Ervin Industries
- Type: Private
- Industry: Metal abrasives manufacturing
- Founded: 1920; 106 years ago in Michigan
- Founder: John F. Ervin
- Headquarters: Ann Arbor, Michigan, United States
- Area served: Worldwide
- Key people: John Pearson (CEO)
- Products: Steel shot, grit, cast stainless abrasives, advanced metal powders
- Website: ervinindustries.com

= Ervin Industries =

Ervin Industries is an American manufacturer of metal abrasives, including steel shot, grit, and advanced metal powders. It is based in Ann Arbor, Michigan.

==History==
Ervin Industries was founded in 1920 by engineer John F. Ervin, following his acquisition of a small foundry in Michigan. Using his engineering expertise, Ervin developed a process for producing cast steel shots as a reusable alternative to sand and grit for cleaning metal surfaces. He received a U.S. patent for this manufacturing process in 1939.

In 1946, Ervin developed SAE standard J444 for classifying cast shot and grit, which set uniform size specifications for abrasives. In 1947, it developed an in-house test machine called Ervin Test Machine to measure shot durability and performance.

In 1968, Ervin expanded its Adrian, Michigan plant to increase output of cast steel shot and grit.

In 1977, Ervin built a second U.S. plant in Butler, Pennsylvania. Concurrently, research on metal powders (fine alloy particles) for powder metallurgy and surface coating applications was initiated. This effort led to the establishment of an R&D division, Ervin Technologies, in 1989 at a facility in Tecumseh, Michigan, which was completed by 1992.

During the late 1980s, Ervin developed a cast stainless abrasive, later renamed as Amacast, for cleaning and shot peening applications that require corrosion resistance.

In the 1990s, Ervin expanded its operations to Europe.

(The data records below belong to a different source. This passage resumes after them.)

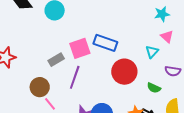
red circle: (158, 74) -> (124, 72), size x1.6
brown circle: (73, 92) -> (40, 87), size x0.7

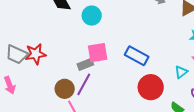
pink square: (80, 48) -> (98, 53), moved
purple line: (75, 77) -> (84, 84), moved

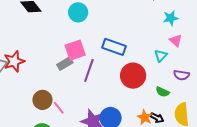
cyan circle: (92, 16) -> (78, 12), moved
purple line: (84, 84) -> (89, 70), moved
brown circle: (65, 89) -> (42, 100), moved

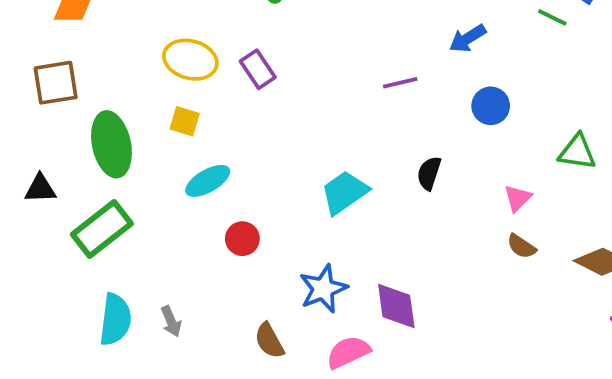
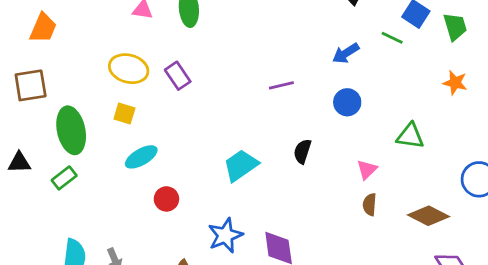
blue arrow: (468, 38) -> (346, 53), moved
green rectangle: (102, 229) -> (64, 178), moved, size x0.6
brown semicircle: (521, 246) -> (370, 205), turned 60

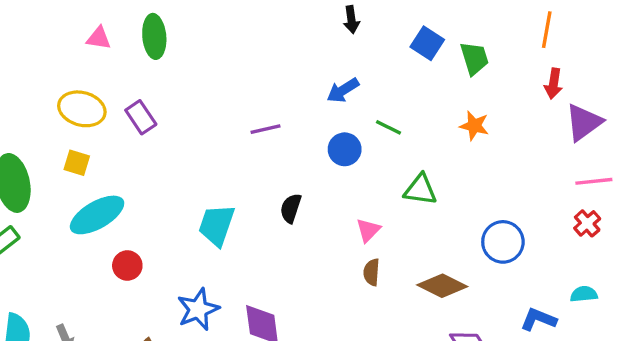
green line: (392, 38) -> (388, 127), moved
cyan ellipse: (141, 157) -> (97, 215), size x1.4
cyan trapezoid: (241, 165) -> (217, 225), turned -36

In 1992, Ervin acquired Barton Abrasives in Tipton, England and established its first overseas subsidiary, Ervin Amasteel UK.

In 2008, Ervin opened a stainless-steel manufacturing plant in Sprockhövel, Germany.

In 2014, Ervin opened a new steel abrasives plant in Glaubitz, Germany.

In 2016, a regional headquarters (Ervin Germany GmbH) was established in Berlin to manage European operations.

==Locations==
Ervin Industries operates three manufacturing plants in the United States (Adrian, Butler, Tecumseh) and two in Europe (Glaubitz, Sprockhövel), along with headquarters in Ann Arbor and Berlin.